DESCRIPTION OF THE TASK
Which lines in the listing below contain the word "label"? Copy each one.

━━ DATASET EXTRACT ━━

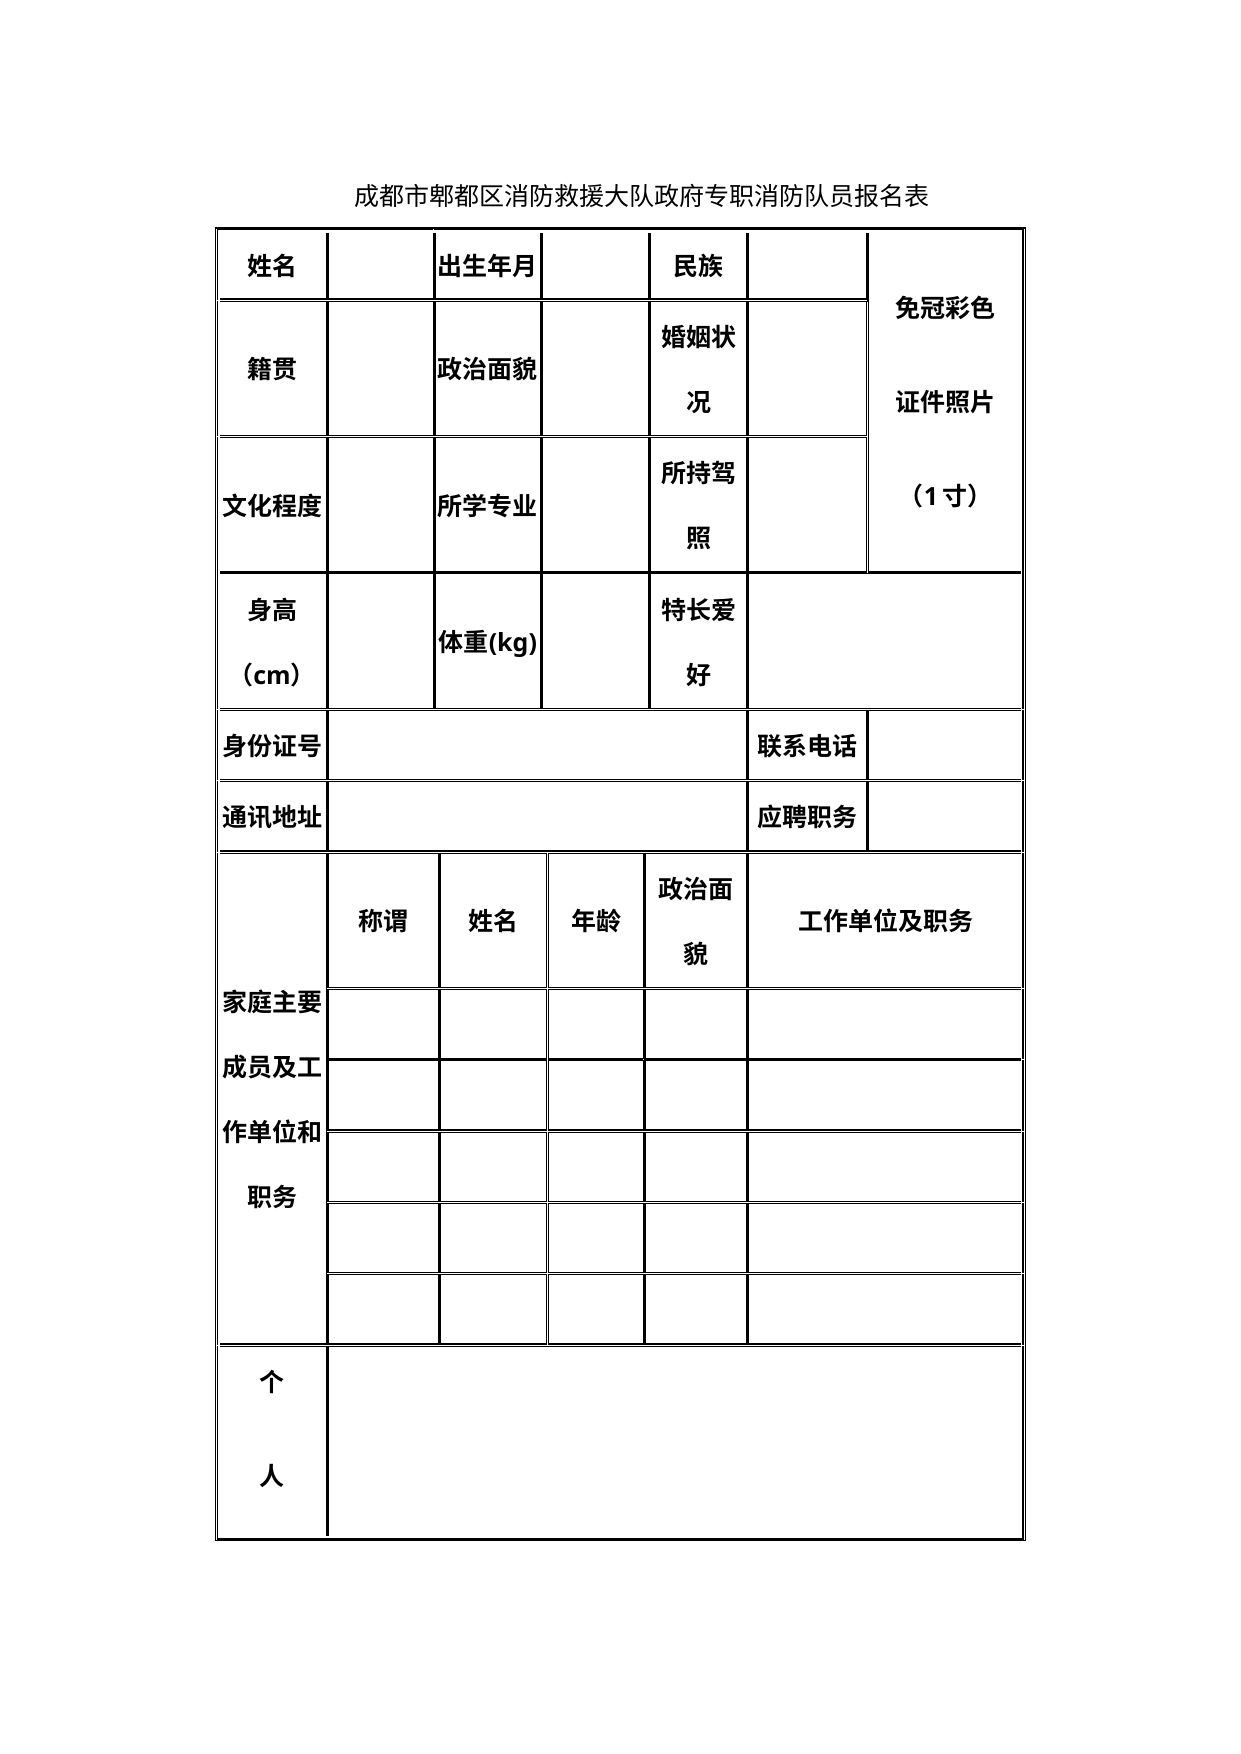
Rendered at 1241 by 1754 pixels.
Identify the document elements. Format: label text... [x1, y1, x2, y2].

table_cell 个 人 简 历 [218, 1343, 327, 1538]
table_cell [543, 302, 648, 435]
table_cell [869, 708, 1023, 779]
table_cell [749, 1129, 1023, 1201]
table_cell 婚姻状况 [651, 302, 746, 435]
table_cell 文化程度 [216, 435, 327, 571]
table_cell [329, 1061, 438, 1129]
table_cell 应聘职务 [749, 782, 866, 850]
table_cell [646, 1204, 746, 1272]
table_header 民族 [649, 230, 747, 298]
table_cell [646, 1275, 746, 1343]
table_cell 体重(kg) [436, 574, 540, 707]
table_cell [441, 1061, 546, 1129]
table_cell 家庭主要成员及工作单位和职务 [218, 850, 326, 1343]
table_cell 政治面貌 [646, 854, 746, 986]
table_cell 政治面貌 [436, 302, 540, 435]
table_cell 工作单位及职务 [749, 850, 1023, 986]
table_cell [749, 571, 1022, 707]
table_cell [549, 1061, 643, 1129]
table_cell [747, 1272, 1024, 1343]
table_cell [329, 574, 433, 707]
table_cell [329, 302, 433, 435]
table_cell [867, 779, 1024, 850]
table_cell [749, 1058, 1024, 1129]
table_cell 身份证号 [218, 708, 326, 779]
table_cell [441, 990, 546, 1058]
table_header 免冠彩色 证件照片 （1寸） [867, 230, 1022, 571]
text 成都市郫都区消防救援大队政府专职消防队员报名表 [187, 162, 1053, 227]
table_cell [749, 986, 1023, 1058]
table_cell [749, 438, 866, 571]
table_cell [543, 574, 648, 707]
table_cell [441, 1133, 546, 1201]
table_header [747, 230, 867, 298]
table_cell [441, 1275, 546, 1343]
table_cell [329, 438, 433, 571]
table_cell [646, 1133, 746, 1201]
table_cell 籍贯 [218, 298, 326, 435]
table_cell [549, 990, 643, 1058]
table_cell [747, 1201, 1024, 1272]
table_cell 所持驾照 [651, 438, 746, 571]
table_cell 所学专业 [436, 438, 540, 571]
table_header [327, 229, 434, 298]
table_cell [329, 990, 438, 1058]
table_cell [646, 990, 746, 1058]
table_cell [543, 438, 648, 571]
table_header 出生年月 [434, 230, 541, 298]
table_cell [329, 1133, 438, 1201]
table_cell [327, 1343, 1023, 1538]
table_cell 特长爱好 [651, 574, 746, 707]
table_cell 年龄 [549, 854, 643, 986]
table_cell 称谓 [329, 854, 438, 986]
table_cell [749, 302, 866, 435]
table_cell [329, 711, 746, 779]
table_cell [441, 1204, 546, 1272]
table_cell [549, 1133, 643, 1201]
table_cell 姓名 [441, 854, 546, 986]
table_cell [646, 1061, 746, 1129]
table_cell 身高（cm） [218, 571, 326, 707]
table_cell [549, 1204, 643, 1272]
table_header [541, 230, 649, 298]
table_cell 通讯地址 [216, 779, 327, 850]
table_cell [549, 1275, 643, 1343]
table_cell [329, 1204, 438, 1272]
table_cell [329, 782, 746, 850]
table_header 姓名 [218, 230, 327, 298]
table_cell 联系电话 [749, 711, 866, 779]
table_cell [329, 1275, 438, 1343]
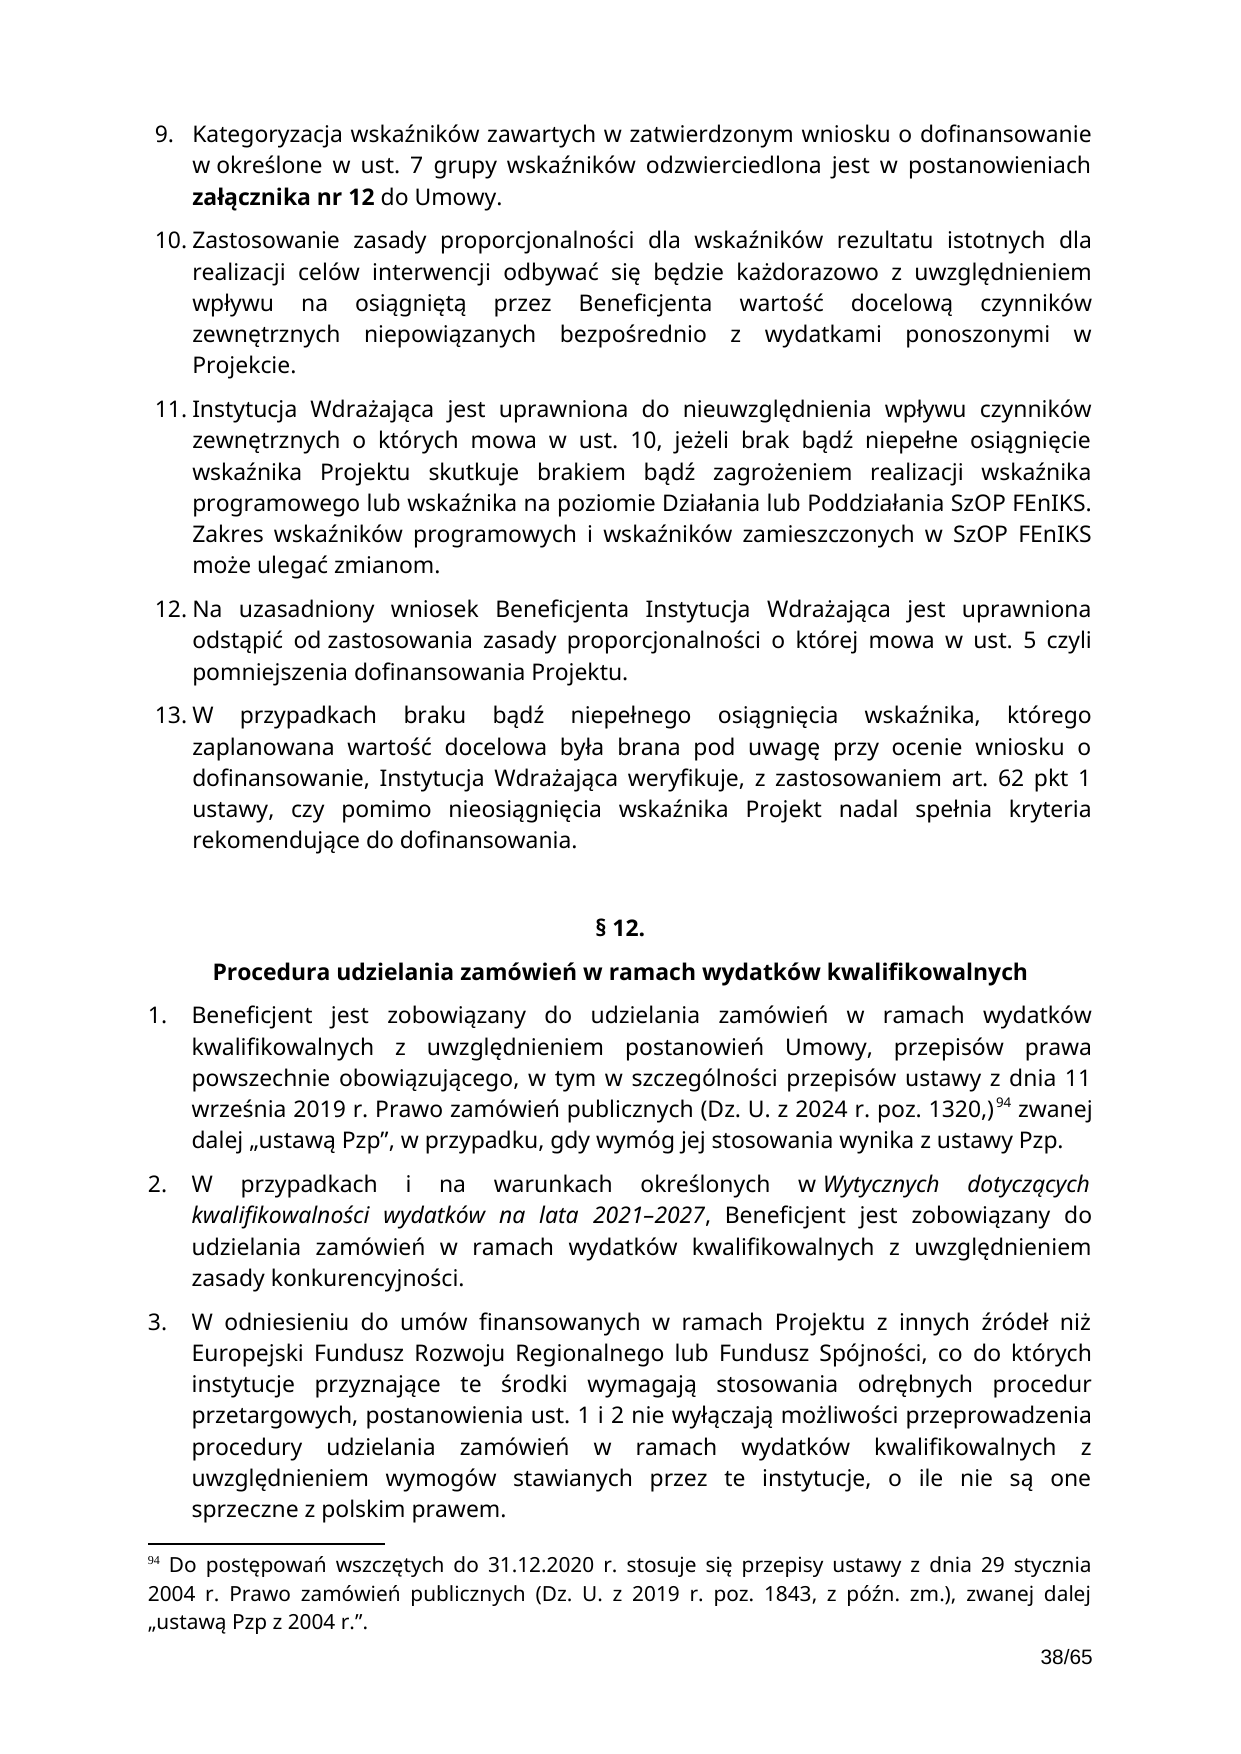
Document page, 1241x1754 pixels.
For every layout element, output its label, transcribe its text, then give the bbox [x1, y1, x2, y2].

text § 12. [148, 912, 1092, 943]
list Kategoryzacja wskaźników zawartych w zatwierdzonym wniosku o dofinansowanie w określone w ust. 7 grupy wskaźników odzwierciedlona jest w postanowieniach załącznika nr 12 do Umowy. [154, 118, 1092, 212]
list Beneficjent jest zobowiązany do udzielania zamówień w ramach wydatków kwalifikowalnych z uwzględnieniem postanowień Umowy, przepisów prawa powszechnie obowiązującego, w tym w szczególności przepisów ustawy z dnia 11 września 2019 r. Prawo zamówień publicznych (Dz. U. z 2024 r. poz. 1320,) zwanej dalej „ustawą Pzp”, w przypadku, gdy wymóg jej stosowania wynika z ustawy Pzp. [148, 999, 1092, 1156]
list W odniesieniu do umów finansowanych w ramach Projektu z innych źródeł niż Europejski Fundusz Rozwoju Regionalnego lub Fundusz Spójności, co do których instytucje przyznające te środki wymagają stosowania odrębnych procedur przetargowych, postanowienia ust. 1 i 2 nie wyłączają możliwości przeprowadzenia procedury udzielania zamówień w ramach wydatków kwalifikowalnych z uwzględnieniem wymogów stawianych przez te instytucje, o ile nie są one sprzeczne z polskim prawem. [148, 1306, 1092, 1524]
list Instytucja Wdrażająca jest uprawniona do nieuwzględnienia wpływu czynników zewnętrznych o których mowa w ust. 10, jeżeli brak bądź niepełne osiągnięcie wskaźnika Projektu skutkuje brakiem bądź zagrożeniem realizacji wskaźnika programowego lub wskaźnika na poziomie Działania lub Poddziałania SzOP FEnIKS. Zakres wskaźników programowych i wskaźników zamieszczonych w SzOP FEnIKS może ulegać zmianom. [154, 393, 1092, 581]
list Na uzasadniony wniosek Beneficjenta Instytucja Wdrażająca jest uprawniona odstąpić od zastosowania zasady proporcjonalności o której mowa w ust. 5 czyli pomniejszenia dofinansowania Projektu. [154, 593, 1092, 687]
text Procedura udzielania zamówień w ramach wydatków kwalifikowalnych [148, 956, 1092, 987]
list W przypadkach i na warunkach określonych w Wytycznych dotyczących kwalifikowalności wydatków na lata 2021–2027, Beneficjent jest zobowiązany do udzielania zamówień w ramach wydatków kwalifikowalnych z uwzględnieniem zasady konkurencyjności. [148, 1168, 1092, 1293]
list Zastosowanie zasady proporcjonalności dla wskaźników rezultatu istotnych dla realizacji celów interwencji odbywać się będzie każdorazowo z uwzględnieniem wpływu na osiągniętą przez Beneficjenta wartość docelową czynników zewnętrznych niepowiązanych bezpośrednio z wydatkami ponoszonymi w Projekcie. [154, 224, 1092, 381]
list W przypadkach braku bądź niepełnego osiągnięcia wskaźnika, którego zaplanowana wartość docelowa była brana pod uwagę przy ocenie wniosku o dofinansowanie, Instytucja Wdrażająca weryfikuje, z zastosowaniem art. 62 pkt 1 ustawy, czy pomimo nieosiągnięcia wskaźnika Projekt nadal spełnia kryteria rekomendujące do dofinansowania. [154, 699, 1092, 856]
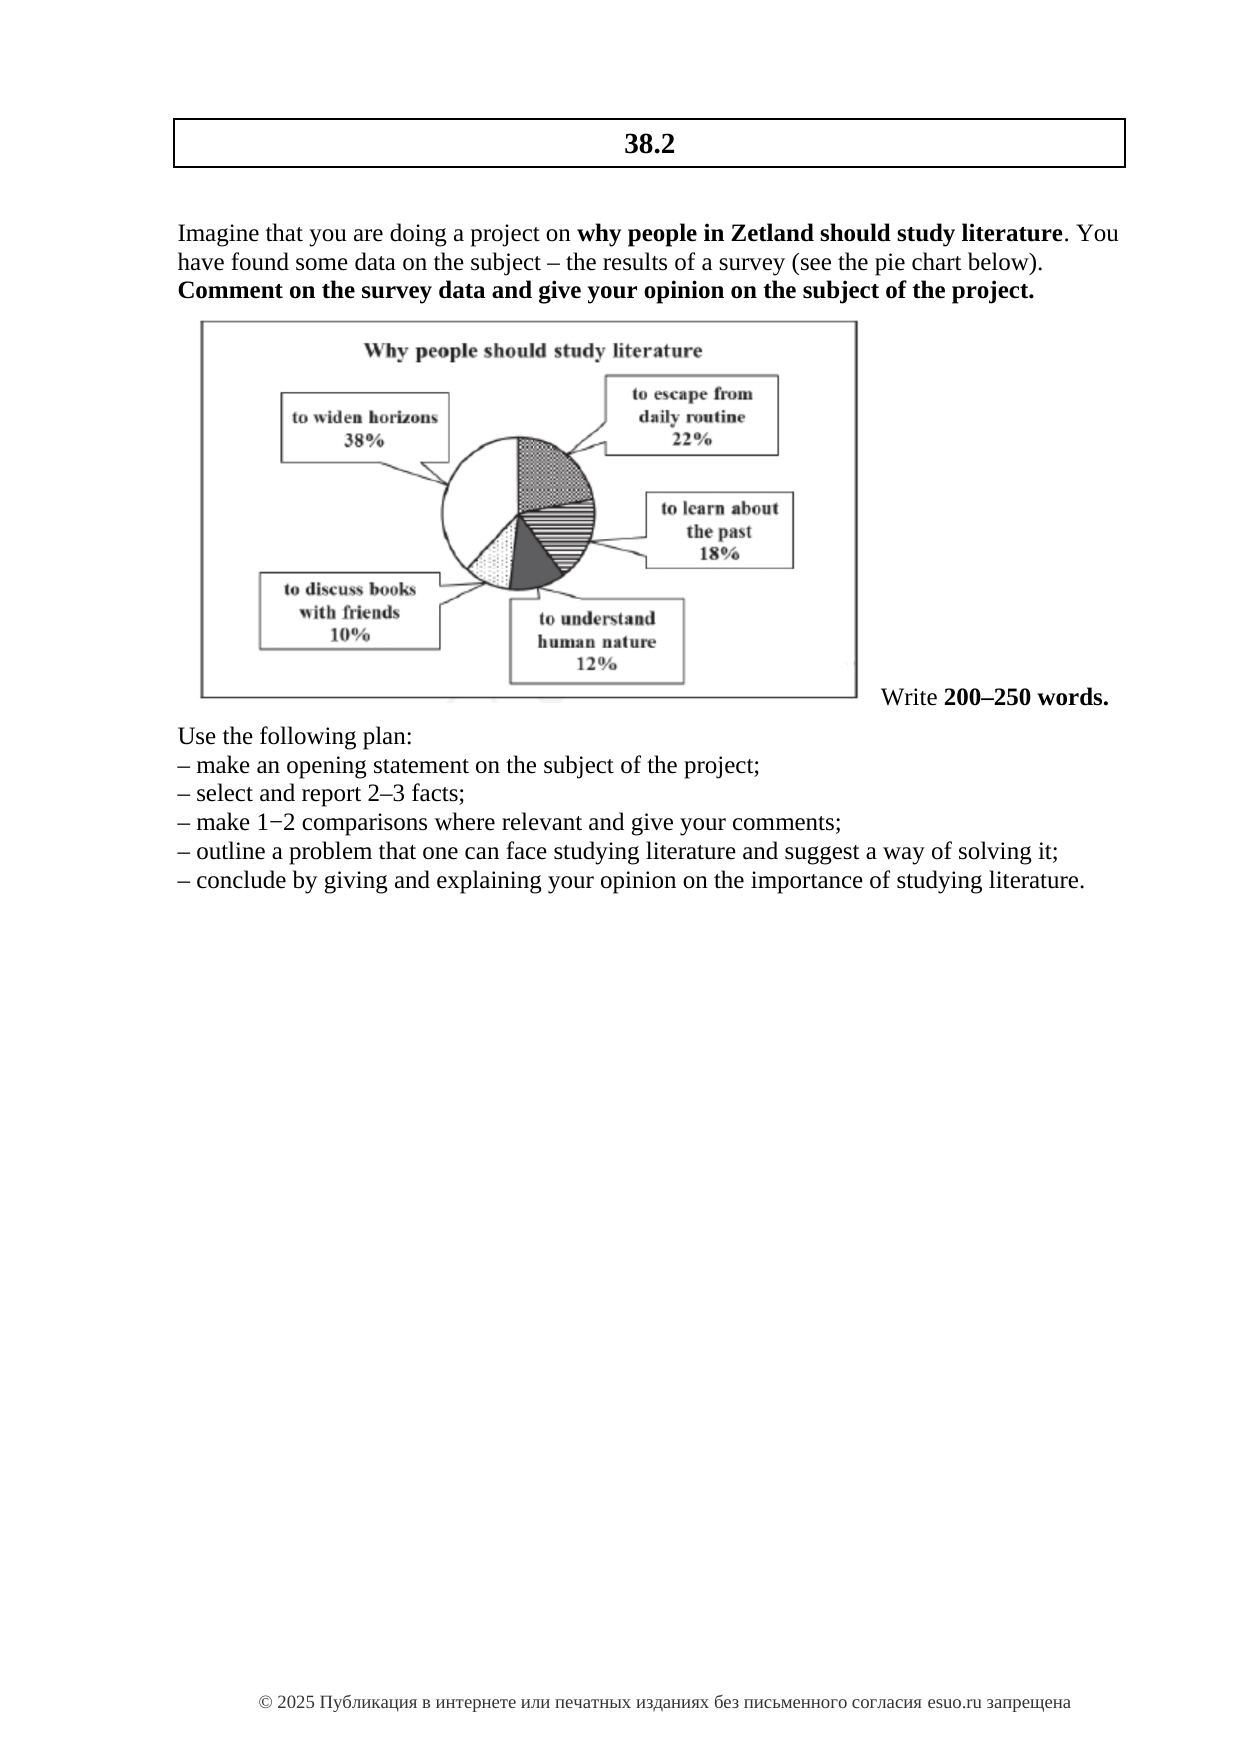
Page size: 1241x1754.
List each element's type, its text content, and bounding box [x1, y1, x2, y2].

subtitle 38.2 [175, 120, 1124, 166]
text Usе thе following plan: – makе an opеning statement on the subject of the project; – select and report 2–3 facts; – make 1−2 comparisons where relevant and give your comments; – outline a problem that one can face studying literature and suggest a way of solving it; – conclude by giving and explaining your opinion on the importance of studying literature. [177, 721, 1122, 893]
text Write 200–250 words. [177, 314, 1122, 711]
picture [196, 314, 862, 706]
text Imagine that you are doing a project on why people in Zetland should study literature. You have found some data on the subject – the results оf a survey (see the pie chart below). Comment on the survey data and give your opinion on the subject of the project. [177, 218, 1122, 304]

━━━

ANSWER BOX
Identify the document elements. Format: label text... [x1, y1, x2, y2].
For every layout element, output its label, transcribe its text, then give the bbox [x1, y1, x2, y2].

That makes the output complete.